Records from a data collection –
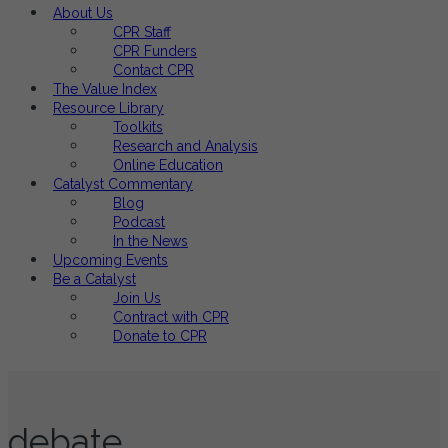
About Us
CPR Staff
CPR Funders
Contact CPR
The Value Index
Resource Library
Toolkits
Research and Analysis
Online Education
Catalyst Commentary
Blog
Podcast
In the News
Upcoming Events
Be a Catalyst
Join Us
Contract with CPR
Donate to CPR
debate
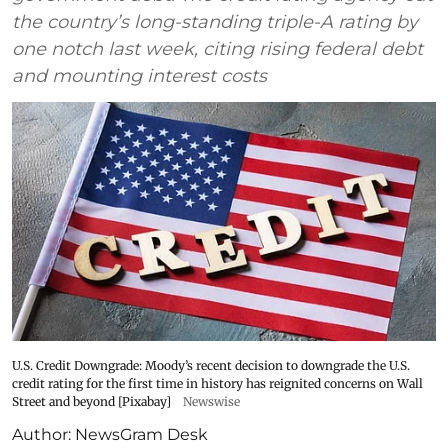
the country’s long-standing triple-A rating by
one notch last week, citing rising federal debt
and mounting interest costs
U.S. Credit Downgrade: Moody’s recent decision to downgrade the U.S.
credit rating for the first time in history has reignited concerns on Wall
Street and beyond [Pixabay]
Newswise
Author:
NewsGram Desk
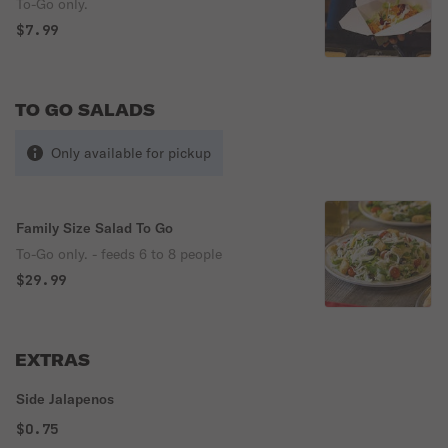
To-Go only.
$7.99
TO GO SALADS
Only available for pickup
Family Size Salad To Go
To-Go only. - feeds 6 to 8 people
$29.99
EXTRAS
Side Jalapenos
$0.75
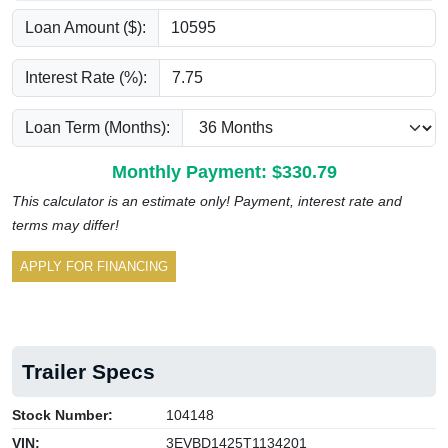
Loan Amount ($):
Interest Rate (%):
Loan Term (Months):
Monthly Payment: $
330.79
This calculator is an estimate only! Payment, interest rate and
terms may differ!
APPLY FOR FINANCING
Trailer Specs
Stock Number:
104148
VIN:
3EVBD1425T1134201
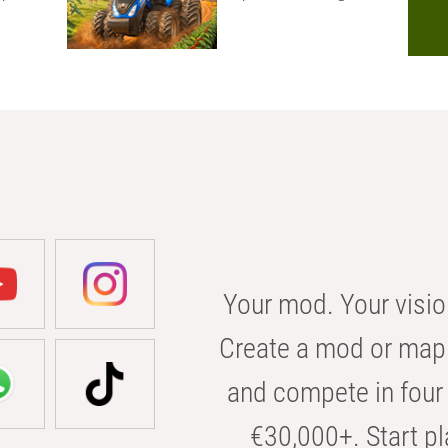
Your mod. Your visio
Create a mod or map 
and compete in four 
€30,000+. Start pl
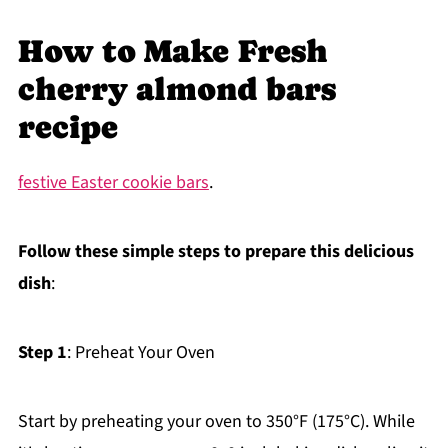
How to Make Fresh
cherry almond bars
recipe
festive Easter cookie bars
.
Follow these simple steps to prepare this delicious
dish
:
Step 1
: Preheat Your Oven
Start by preheating your oven to 350°F (175°C). While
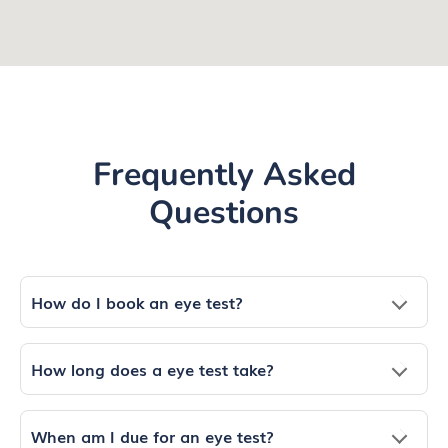
Frequently Asked
Questions
How do I book an eye test?
How long does a eye test take?
When am I due for an eye test?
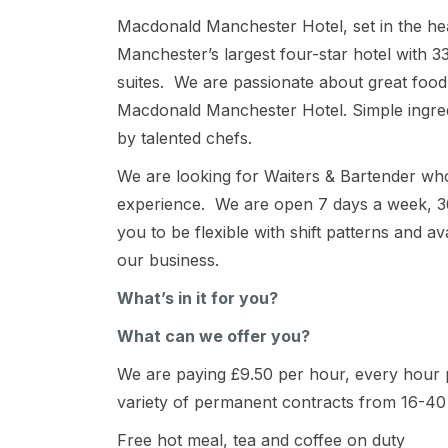
Macdonald Manchester Hotel, set in the hea
Manchester’s largest four-star hotel with 
suites. We are passionate about great food,
Macdonald Manchester Hotel. Simple ingred
by talented chefs.
We are looking for Waiters & Bartender who
experience. We are open 7 days a week, 3
you to be flexible with shift patterns and a
our business.
What’s in it for you?
What can we offer you?
We are paying £9.50 per hour, every hour p
variety of permanent contracts from 16-40
Free hot meal, tea and coffee on duty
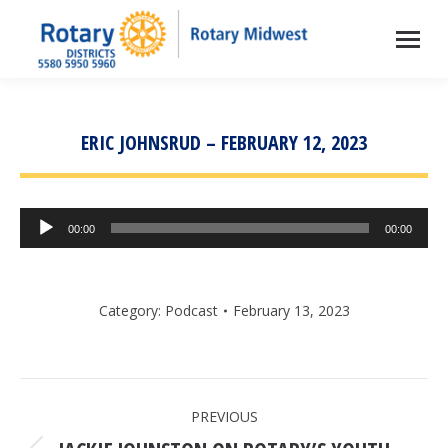
ERIC JOHNSRUD – FEBRUARY 12, 2023
Audio
00:00
00:00
Player
Category:
Podcast
February 13, 2023
POST
PREVIOUS
NAVIGATION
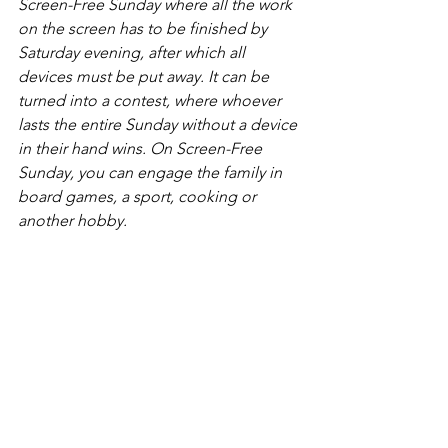
Screen-Free Sunday where all the work 
on the screen has to be finished by 
Saturday evening, after which all 
devices must be put away. It can be 
turned into a contest, where whoever 
lasts the entire Sunday without a device 
in their hand wins. On Screen-Free 
Sunday, you can engage the family in 
board games, a sport, cooking or 
another hobby. 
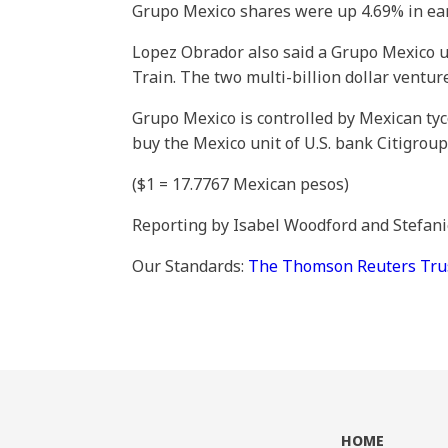
Grupo Mexico shares were up 4.69% in earl
Lopez Obrador also said a Grupo Mexico u
Train. The two multi-billion dollar ventur
Grupo Mexico is controlled by Mexican tyc
buy the Mexico unit of U.S. bank Citigrou
($1 = 17.7767 Mexican pesos)
Reporting by Isabel Woodford and Stefan
Our Standards:
The Thomson Reuters Trust
HOME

Work required – Set down the entries again without change. Leave the pictures out.

Exercise answer –
About Us
CPR Staff
CPR Funders
Contact CPR
The Value Index
Resource Library
Toolkits
Research and Analysis
Online Education
Catalyst Commentary
Blog
Podcast
In the News
Upcoming Events
Be a Catalyst
Join Us
Contract with CPR
Donate to CPR
debate
the country’s long-standing triple-A rating by
one notch last week, citing rising federal debt
and mounting interest costs
U.S. Credit Downgrade: Moody’s recent decision to downgrade the U.S.
credit rating for the first time in history has reignited concerns on Wall
Street and beyond [Pixabay]
Newswise
Author:
NewsGram Desk
To-Go only.
$7.99
TO GO SALADS
Only available for pickup
Family Size Salad To Go
To-Go only. - feeds 6 to 8 people
$29.99
EXTRAS
Side Jalapenos
$0.75
Loan Amount ($):
Interest Rate (%):
Loan Term (Months):
Monthly Payment: $
330.79
This calculator is an estimate only! Payment, interest rate and
terms may differ!
APPLY FOR FINANCING
Trailer Specs
Stock Number:
104148
VIN:
3EVBD1425T1134201
Your mod. Your visio
Create a mod or map 
and compete in four 
€30,000+. Start pl
How to Make Fresh
cherry almond bars
recipe
festive Easter cookie bars
.
Follow these simple steps to prepare this delicious
dish
:
Step 1
: Preheat Your Oven
Start by preheating your oven to 350°F (175°C). While
Frequently Asked
Questions
How do I book an eye test?
How long does a eye test take?
When am I due for an eye test?
Macdonald Manchester Hotel, set in the hea
Manchester’s largest four-star hotel with 
suites. We are passionate about great food,
Macdonald Manchester Hotel. Simple ingred
by talented chefs.
We are looking for Waiters & Bartender who
experience. We are open 7 days a week, 3
you to be flexible with shift patterns and a
our business.
What’s in it for you?
What can we offer you?
We are paying £9.50 per hour, every hour p
variety of permanent contracts from 16-40
Free hot meal, tea and coffee on duty
ERIC JOHNSRUD – FEBRUARY 12, 2023
Audio
00:00
00:00
Player
Category:
Podcast
February 13, 2023
POST
PREVIOUS
NAVIGATION
Screen-Free Sunday where all the work 
on the screen has to be finished by 
Saturday evening, after which all 
devices must be put away. It can be 
turned into a contest, where whoever 
lasts the entire Sunday without a device 
in their hand wins. On Screen-Free 
Sunday, you can engage the family in 
board games, a sport, cooking or 
another hobby. 
Grupo Mexico shares were up 4.69% in earl
Lopez Obrador also said a Grupo Mexico u
Train. The two multi-billion dollar ventur
Grupo Mexico is controlled by Mexican tyc
buy the Mexico unit of U.S. bank Citigrou
($1 = 17.7767 Mexican pesos)
Reporting by Isabel Woodford and Stefan
Our Standards:
The Thomson Reuters Trust
HOME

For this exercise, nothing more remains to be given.